Though the historiography on Parnell is substantial (e.g. [Boyce and O’Day 1991]; [Travers and McCartney 2013]), his speeches – the main primary sources for accessing both his thinking and strategies – have never been collected or edited. Though they have been frequently cited, they have not been systematically studied and have often been quoted selectively from newspaper reports which have been considered to be at best biased and sometimes tendentious. In 2020 we secured a Cambridge Humanities Research Grant to remedy this situation by working towards the first critical edition of Parnell’s speeches.
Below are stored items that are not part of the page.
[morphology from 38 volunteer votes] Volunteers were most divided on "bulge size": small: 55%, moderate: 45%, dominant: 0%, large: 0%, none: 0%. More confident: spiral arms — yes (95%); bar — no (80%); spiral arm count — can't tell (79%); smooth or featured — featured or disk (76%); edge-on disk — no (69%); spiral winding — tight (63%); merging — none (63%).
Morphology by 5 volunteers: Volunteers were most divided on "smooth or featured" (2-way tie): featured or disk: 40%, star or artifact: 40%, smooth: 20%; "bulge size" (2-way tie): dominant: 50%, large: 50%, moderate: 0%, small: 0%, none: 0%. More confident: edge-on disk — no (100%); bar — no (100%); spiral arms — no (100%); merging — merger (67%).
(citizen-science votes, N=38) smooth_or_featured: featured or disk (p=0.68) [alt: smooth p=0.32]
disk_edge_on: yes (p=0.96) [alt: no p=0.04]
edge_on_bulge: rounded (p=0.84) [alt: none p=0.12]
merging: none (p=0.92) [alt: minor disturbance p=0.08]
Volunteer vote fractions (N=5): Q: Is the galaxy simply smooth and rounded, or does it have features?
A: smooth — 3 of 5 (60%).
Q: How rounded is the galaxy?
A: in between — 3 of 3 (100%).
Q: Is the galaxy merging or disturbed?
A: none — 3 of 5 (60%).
If Parnell kept drafts of his speeches we do not have them, and our sources consist of multiple reports made by the newspapers that recorded his words and commented on them. One of the core questions in working towards an edition was whether it would be possible to use automated methods on these fragmentary sources to reconstruct what Parnell actually said in his speeches. We were also interested in how the reports varied, and what that variation might tell us about the practices and biases of the journalists who wrote them and the newspapers which published them. This article discusses the use of two digital tools in our attempts to answer these research questions: CollateX, which was designed by digital humanities practitioners for the comparison of textual variants, and SBERT Sentence Transformers, which establishes levels of similarity between texts.
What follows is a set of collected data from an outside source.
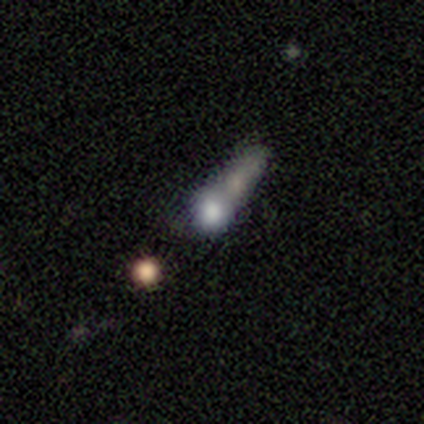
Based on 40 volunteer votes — A smooth galaxy with no disk features (45%) that is round (44%). Merging: merger (38%).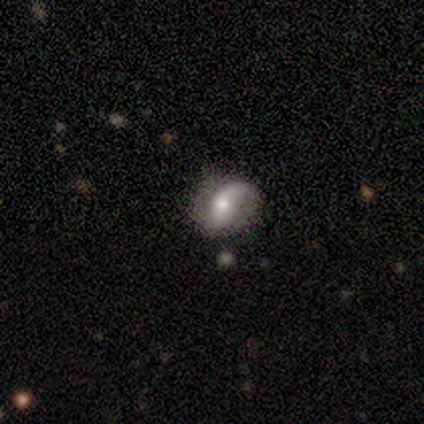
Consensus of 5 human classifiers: Smooth or featured? 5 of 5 (100%) said featured or disk. Edge-on disk? 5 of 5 (100%) said no. Bar? 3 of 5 (60%) said no. Spiral arms? 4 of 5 (80%) said yes. Spiral winding? 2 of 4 (50%, tied with loose) said medium. Spiral arm count? 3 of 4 (75%) said 1. Bulge size? 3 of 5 (60%) said small. Merging? 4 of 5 (80%) said none.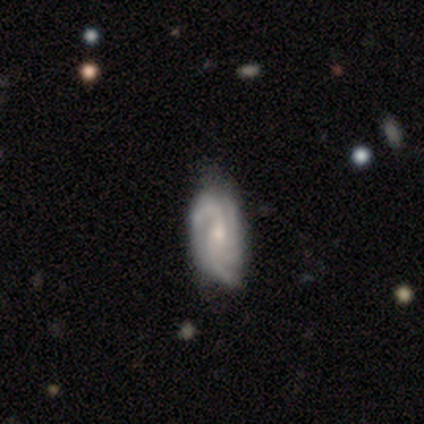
smooth-or-featured: featured or disk: 100% | smooth: 0% | star or artifact: 0%
  disk-edge-on: no: 100% | yes: 0%
    bar: weak: 60% | strong: 20% | no: 20%
    has-spiral-arms: yes: 100% | no: 0%
      spiral-winding: tight: 40% (tied) | medium: 40% (tied) | loose: 20%
      spiral-arm-count: 3: 60% | 2: 40% | 1: 0% | 4: 0% | more than 4: 0% | can't tell: 0%
    bulge-size: small: 60% | moderate: 40% | dominant: 0% | large: 0% | none: 0%
  merging: none: 60% | minor disturbance: 40% | major disturbance: 0% | merger: 0%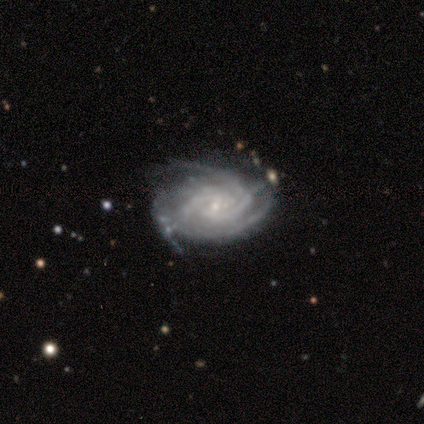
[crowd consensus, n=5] featured or disk 100%, smooth 0%, star or artifact 0%. Down the decision tree: edge-on disk — no (100%); bar — no (100%); spiral arms — yes (100%); spiral arm count — 3 (40%, tied with can't tell); spiral winding — tight (60%); bulge size — small (80%); merging — none (100%).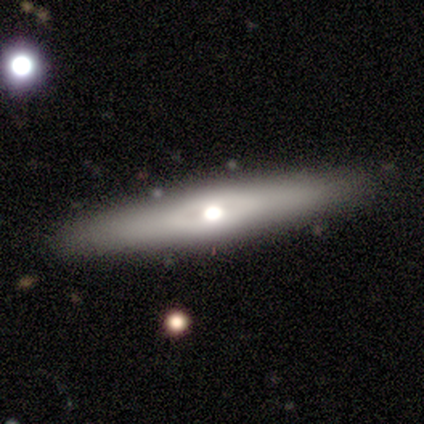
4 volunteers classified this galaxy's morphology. Smooth or featured: smooth — 50% (tied with featured or disk — 50%)
How rounded: cigar-shaped — 100%
Merging: minor disturbance — 75% (none — 25%)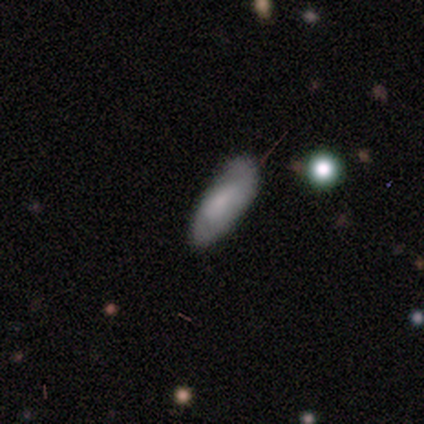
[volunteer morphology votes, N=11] Smooth or featured: smooth — 64% (featured or disk — 27%)
How rounded: in between — 71% (round — 14%)
Merging: none — 60% (minor disturbance — 30%)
Perhaps the most interesting aspect of the project was that the digital methods did not generally reveal the implicit bias in reporting the content of the speeches that we were looking for (with one significant exception, described in Section 6.2), nor did they allow us to construct single reliable texts of the speeches. Instead, they gave us insight into the process of reporting Parnell’s speeches, and how the practices and methods of newspapers, editors and journalists, their approaches, mistakes and omissions, might help historians to better understand the speeches as a corpus. This highlights the role of digital humanities methods and approaches in generating new perspectives, even if they appear to be unsuccessful in answering our original questions – as Willard McCarty has said, “a good model can be fruitful in two ways: either by fulfilling our expectations, and so strengthening its theoretical basis, or by violating them, and so bringing that basis into question. [...] from the research perspective [...] failure to give us what we expect is by far the most important result” [McCarty 2013].

2 Related Work

Related work on automated approaches to digital editions highlights two aspects of particular relevance to our project: the edition as a process rather than a finished output, and the necessity of combining digital methods with the kind of detailed interpretation and deep reading usually associated with more traditional humanities research.
The adaptation of the scholarly edition to the digital age has led to an emphasis on viewing the text within the context of its creation, and an understanding of textual boundaries as both mutable and extensible. Recent approaches to digital scholarly editing position editorial work as a dynamic, creative process, with hybridity and differing textual versions given a new prominence [Nabugodi and Ohge 2022]. This is also true of the edition in itself, which is increasingly approached as a multifaceted object, with a “final” text presented alongside manuscript variants, related texts, images and digital tools. This movement towards a mutable vision of the text has a clear relevance to what might be seen as the “limitations” of the Parnell speech source material – the ephemeral nature of the speech itself, and the lack of any canonical version of the text against which to compare witnesses. While recent literature emphasises the importance of digital approaches to the scholarly edition, it is also clear that editorial intervention is an important factor, both in the interpretation of results and in feeding back to the digital processes themselves.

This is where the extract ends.